*Activity*:
Would you please copy each line below that includes the string "What"?

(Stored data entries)
# # # # #
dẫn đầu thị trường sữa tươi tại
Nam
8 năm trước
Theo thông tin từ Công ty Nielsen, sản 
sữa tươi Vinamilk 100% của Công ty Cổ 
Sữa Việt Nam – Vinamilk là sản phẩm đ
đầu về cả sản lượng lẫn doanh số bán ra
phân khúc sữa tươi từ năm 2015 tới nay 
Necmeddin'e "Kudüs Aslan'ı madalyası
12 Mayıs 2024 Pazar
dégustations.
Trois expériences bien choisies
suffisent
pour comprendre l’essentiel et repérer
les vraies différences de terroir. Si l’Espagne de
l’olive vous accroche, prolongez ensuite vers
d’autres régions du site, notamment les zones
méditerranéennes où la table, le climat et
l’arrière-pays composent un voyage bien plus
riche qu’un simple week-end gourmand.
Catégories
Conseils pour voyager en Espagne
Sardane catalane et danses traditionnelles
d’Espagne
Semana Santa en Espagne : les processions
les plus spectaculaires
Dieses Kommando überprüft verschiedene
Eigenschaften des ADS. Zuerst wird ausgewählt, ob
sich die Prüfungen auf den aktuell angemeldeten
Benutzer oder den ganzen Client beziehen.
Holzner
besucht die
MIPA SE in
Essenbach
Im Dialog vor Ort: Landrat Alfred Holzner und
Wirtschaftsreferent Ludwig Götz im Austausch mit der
# # # # #
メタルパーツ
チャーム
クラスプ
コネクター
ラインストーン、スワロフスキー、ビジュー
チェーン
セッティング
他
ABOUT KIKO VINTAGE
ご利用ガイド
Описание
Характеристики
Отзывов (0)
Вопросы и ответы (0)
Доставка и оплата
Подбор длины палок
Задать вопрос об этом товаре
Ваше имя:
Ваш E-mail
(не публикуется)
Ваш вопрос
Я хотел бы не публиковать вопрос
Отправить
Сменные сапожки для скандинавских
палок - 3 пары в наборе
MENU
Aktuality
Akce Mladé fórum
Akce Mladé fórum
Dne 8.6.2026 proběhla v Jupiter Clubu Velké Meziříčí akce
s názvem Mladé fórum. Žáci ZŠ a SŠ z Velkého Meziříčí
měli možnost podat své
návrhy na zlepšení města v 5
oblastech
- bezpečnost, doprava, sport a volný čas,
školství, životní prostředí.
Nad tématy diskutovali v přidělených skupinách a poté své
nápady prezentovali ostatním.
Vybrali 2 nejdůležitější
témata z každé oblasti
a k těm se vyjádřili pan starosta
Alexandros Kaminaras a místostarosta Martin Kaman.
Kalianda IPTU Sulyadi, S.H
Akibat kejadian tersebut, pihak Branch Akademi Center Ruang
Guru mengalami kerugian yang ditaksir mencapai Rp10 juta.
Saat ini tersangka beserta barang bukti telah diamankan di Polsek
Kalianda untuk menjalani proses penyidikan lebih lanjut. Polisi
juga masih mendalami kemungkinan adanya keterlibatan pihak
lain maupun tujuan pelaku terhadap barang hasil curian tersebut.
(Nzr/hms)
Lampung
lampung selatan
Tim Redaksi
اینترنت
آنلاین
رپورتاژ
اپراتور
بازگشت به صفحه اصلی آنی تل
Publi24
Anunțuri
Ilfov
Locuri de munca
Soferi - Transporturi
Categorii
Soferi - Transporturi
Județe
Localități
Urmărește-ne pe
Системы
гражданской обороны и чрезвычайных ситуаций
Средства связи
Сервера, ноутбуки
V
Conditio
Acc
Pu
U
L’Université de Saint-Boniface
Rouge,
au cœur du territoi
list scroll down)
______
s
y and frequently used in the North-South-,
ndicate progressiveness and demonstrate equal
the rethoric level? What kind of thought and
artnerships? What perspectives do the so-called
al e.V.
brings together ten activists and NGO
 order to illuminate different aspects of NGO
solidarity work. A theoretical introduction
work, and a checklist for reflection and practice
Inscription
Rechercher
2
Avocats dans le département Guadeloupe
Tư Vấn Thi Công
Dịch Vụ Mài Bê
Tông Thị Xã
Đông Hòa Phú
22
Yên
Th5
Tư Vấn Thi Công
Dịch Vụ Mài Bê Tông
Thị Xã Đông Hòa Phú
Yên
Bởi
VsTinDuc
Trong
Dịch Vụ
# # # # #
*Solution for this exercise*:
the rethoric level? What kind of thought and
artnerships? What perspectives do the so-called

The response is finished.